Task description =
Could you render the material, from the line containing "Answer in <instances>...</instances>." through the end of the material, as a Markdown table with the columns Row and Line, leaving out any blank lines?

Provided records =
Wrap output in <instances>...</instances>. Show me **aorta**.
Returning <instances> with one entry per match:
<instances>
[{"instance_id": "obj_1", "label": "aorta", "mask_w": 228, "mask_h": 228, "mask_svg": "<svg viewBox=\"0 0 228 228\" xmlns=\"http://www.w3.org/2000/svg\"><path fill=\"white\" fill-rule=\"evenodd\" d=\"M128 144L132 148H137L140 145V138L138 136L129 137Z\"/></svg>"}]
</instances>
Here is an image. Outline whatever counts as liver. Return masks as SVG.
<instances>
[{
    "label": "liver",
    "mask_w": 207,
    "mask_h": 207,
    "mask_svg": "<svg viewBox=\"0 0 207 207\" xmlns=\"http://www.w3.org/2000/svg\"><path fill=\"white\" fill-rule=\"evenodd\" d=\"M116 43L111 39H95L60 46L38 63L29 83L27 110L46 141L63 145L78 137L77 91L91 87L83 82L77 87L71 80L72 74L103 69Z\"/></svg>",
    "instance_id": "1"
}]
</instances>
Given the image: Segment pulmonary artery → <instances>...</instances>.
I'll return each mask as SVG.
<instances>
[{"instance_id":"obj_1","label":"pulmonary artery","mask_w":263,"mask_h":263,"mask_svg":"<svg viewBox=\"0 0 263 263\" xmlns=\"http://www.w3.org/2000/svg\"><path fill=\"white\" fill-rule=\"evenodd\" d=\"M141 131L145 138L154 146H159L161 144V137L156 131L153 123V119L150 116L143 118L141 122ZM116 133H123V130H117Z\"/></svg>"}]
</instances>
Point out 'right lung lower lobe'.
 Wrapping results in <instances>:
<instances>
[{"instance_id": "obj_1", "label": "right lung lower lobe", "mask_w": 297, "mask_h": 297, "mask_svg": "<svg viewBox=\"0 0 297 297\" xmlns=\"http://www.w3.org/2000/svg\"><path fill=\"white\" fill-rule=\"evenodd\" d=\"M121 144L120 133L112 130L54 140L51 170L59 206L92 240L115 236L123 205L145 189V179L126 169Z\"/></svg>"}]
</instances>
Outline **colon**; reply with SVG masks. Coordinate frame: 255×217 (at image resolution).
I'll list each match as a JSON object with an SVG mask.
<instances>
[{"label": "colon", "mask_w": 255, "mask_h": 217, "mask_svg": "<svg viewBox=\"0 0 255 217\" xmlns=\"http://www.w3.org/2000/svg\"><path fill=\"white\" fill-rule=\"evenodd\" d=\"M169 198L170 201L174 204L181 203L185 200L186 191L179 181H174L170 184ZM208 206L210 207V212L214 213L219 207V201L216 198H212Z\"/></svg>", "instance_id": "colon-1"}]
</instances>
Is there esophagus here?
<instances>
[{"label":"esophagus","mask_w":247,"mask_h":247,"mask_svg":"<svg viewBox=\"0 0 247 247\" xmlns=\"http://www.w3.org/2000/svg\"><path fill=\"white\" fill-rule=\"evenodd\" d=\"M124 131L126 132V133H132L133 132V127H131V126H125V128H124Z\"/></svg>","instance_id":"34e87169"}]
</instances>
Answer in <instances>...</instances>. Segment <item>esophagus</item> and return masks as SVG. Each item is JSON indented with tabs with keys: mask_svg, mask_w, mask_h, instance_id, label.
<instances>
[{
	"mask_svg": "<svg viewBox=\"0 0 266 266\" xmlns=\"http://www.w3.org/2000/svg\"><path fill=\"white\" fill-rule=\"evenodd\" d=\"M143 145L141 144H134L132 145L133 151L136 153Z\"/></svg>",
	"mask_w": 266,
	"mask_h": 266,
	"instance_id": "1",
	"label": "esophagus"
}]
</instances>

Reply =
| Row | Line |
|---|---|
| 1 | Answer in <instances>...</instances>. Segment <item>esophagus</item> and return masks as SVG. Each item is JSON indented with tabs with keys: mask_svg, mask_w, mask_h, instance_id, label. |
| 2 | <instances> |
| 3 | [{ |
| 4 | 	"mask_svg": "<svg viewBox=\"0 0 266 266\" xmlns=\"http://www.w3.org/2000/svg\"><path fill=\"white\" fill-rule=\"evenodd\" d=\"M143 145L141 144H134L132 145L133 151L136 153Z\"/></svg>", |
| 5 | 	"mask_w": 266, |
| 6 | 	"mask_h": 266, |
| 7 | 	"instance_id": "1", |
| 8 | 	"label": "esophagus" |
| 9 | }] |
| 10 | </instances> |